[Dados de análise de gráficos]
+++

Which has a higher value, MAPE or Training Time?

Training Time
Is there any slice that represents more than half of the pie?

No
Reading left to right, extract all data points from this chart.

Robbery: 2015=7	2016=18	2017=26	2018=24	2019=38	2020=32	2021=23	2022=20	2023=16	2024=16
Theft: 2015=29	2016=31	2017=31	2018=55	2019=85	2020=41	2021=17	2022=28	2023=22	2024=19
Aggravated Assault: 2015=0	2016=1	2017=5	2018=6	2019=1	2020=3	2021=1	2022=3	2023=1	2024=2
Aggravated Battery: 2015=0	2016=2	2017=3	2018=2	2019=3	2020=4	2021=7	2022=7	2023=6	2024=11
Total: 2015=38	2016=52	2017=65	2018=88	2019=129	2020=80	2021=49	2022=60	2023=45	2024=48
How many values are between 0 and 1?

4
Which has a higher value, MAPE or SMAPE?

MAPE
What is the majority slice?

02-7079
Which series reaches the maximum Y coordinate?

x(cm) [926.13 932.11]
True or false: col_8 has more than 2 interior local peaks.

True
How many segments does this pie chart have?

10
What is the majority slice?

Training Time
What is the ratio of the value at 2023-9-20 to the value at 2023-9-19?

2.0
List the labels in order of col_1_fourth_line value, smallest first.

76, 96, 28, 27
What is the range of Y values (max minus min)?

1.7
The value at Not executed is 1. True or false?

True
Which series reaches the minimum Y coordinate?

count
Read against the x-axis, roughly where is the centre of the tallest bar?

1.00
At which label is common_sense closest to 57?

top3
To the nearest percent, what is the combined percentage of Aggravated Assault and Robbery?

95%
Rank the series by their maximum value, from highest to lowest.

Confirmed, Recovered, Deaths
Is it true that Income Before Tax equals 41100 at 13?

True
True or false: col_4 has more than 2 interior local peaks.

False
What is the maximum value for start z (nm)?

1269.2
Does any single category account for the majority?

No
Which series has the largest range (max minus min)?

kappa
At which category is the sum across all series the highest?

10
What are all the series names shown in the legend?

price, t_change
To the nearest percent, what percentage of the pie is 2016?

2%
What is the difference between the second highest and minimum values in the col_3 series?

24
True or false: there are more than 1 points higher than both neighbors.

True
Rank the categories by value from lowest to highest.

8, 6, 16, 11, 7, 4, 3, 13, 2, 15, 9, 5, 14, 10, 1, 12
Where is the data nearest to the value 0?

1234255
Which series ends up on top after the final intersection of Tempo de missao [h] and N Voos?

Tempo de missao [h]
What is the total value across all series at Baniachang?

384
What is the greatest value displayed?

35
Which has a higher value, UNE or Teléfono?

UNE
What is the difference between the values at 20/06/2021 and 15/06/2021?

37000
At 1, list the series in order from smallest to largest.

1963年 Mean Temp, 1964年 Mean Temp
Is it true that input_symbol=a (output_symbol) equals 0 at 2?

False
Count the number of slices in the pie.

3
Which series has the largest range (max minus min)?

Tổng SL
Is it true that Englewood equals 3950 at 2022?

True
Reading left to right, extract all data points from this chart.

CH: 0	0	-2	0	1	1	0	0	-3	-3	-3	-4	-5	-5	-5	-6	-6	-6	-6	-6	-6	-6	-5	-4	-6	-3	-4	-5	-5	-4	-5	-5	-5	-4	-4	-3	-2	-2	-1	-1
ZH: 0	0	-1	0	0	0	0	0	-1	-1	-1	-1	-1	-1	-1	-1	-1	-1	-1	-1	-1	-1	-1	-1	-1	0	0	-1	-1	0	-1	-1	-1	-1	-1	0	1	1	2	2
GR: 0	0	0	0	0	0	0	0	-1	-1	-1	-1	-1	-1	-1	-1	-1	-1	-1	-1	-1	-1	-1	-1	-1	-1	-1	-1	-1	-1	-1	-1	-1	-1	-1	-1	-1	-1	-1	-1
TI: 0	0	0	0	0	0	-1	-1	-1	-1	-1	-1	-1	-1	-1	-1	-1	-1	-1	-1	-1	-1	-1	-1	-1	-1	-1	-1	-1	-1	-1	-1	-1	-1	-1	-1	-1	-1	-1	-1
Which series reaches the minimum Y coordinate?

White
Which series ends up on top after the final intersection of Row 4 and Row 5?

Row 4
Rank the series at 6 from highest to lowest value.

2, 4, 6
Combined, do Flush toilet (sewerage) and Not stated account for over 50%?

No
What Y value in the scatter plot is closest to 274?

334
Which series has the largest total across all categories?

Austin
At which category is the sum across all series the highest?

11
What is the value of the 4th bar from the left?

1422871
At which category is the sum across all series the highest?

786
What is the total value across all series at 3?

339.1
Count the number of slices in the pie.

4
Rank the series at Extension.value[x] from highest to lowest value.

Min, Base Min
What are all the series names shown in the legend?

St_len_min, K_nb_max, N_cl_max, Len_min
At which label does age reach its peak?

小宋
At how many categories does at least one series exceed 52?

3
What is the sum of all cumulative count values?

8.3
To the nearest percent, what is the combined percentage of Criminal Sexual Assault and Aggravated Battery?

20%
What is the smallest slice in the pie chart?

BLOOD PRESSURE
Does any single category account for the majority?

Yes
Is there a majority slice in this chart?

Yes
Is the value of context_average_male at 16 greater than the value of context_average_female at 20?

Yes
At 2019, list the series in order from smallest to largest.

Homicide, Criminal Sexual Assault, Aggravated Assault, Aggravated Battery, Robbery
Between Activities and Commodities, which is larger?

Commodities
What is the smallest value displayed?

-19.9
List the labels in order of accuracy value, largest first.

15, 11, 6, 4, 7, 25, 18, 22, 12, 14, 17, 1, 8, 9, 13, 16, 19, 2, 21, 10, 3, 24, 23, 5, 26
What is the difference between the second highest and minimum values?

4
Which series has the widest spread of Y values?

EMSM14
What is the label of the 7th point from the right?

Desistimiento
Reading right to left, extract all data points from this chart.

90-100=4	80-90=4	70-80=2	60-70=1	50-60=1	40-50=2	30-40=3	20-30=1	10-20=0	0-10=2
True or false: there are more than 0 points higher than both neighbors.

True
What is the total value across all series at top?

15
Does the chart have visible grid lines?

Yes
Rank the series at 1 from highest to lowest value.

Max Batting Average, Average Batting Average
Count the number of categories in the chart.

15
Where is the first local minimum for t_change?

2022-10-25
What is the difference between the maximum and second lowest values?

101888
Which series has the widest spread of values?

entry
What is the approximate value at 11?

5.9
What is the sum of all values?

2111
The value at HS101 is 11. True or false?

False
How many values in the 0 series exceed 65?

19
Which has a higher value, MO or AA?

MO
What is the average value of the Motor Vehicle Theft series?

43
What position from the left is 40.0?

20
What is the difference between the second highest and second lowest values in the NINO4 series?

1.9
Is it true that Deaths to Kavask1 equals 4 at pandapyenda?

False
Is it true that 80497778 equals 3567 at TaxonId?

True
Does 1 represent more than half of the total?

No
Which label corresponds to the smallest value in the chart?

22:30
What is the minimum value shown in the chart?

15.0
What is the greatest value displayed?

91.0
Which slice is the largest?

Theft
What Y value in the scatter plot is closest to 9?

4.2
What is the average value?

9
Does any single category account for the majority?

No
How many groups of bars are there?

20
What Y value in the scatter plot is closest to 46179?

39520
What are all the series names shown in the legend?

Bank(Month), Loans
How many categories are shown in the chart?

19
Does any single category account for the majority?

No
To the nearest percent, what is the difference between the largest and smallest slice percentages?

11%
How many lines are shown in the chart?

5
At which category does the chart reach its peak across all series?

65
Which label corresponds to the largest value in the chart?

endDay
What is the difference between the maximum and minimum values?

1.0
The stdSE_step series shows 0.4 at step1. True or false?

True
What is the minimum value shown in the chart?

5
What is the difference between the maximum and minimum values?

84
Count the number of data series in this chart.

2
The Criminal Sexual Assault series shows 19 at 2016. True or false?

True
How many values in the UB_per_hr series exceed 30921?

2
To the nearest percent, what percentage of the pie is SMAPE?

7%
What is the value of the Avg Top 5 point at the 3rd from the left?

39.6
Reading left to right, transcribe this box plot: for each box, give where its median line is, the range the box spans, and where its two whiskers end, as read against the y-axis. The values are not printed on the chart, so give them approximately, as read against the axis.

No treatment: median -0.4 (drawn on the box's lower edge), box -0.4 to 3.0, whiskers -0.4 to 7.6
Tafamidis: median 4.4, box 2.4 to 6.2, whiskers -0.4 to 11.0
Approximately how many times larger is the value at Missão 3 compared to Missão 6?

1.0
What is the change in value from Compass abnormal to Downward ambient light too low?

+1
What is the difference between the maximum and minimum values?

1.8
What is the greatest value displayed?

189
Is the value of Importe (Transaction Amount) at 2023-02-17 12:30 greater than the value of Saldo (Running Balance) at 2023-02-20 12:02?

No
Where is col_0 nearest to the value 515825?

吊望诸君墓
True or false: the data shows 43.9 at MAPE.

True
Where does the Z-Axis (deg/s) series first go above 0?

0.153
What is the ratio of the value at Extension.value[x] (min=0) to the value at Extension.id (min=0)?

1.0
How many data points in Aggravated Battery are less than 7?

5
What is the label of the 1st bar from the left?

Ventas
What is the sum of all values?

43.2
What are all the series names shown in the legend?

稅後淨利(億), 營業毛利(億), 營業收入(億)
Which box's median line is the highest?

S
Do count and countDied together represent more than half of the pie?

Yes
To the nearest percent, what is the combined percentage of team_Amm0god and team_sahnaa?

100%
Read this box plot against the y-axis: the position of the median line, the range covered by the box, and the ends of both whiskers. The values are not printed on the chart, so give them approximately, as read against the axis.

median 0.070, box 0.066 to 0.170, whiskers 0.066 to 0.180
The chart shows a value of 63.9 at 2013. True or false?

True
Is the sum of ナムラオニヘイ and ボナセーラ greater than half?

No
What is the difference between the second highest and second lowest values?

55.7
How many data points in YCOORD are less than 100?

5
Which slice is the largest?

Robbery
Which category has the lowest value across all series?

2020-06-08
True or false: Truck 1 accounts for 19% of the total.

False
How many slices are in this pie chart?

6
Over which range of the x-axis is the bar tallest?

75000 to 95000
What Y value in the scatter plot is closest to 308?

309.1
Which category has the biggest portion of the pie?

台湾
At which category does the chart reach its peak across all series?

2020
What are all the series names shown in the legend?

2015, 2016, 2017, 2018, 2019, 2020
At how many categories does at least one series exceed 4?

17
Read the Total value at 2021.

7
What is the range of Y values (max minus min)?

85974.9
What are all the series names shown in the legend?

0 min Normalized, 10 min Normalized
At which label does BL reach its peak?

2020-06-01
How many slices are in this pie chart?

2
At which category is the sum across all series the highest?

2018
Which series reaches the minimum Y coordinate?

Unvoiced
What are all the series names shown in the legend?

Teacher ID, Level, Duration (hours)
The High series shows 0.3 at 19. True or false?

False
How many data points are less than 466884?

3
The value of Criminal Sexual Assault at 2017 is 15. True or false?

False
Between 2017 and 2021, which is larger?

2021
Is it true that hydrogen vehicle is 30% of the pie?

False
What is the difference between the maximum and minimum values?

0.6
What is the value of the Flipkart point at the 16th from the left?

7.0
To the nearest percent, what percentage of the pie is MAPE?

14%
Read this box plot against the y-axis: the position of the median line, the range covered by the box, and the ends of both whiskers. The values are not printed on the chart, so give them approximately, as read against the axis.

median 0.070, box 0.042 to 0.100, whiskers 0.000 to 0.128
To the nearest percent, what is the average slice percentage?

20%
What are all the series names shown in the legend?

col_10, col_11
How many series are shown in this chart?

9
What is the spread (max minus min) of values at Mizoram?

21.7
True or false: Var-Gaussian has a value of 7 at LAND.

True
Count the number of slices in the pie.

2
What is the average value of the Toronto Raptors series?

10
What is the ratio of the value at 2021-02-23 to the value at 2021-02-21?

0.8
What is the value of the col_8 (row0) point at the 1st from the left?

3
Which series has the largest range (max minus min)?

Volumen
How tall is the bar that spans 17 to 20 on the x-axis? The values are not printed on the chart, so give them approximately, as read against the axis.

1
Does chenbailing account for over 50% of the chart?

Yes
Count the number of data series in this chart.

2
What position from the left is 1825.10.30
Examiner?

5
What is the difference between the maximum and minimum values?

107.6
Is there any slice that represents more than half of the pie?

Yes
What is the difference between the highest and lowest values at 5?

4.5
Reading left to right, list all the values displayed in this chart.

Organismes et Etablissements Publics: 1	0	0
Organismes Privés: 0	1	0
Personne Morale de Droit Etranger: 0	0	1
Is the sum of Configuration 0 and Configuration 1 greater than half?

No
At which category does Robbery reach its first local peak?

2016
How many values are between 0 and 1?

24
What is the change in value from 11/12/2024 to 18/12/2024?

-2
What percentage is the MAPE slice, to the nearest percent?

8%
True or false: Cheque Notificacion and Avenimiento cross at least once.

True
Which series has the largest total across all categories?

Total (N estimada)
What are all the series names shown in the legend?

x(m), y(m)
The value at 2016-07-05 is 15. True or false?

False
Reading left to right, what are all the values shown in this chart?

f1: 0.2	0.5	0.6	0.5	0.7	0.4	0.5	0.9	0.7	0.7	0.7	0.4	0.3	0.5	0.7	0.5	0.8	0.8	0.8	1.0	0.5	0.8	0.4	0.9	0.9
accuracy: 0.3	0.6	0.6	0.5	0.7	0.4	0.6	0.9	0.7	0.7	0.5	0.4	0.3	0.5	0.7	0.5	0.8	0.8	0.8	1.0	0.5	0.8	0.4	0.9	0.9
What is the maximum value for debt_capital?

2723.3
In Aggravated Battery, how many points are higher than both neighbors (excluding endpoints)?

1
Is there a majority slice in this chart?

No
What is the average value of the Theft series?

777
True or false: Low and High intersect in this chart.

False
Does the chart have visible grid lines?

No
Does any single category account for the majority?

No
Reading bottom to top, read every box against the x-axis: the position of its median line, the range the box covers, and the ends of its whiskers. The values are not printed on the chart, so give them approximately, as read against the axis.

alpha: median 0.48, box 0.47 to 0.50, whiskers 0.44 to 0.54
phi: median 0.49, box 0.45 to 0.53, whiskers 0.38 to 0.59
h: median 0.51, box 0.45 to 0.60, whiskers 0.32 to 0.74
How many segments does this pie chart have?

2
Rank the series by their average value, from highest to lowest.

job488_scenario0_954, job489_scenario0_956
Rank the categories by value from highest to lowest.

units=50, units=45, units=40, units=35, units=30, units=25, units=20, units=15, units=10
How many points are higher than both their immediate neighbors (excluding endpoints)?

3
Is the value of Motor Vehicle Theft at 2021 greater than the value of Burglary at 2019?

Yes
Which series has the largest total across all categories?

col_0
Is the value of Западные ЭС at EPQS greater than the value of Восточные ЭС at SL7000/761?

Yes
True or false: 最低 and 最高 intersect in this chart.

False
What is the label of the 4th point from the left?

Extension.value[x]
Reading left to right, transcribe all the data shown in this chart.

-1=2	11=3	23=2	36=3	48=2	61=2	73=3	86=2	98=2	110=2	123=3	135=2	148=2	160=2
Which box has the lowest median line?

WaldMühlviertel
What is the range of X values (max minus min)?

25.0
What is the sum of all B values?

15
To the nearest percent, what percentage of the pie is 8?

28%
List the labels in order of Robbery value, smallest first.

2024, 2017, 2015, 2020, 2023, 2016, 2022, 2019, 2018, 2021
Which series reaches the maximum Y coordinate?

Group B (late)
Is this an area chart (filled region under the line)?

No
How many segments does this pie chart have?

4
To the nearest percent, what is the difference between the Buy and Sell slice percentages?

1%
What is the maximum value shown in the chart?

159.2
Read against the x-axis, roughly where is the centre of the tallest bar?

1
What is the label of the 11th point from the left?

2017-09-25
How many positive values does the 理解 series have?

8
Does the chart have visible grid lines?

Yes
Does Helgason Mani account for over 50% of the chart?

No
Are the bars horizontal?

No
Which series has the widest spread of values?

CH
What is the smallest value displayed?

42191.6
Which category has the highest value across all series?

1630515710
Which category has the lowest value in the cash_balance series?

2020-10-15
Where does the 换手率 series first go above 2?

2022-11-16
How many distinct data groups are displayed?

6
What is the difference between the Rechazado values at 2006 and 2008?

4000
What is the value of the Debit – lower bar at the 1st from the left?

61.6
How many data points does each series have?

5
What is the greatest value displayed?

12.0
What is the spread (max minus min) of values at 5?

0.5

+++

DETALHES DA TAREFA
Reúna todas as linhas acima em que figura a palavra "excluding", transcrevendo-as na íntegra.

RESPOSTA DO EXERCÍCIO
In Aggravated Battery, how many points are higher than both neighbors (excluding endpoints)?
How many points are higher than both their immediate neighbors (excluding endpoints)?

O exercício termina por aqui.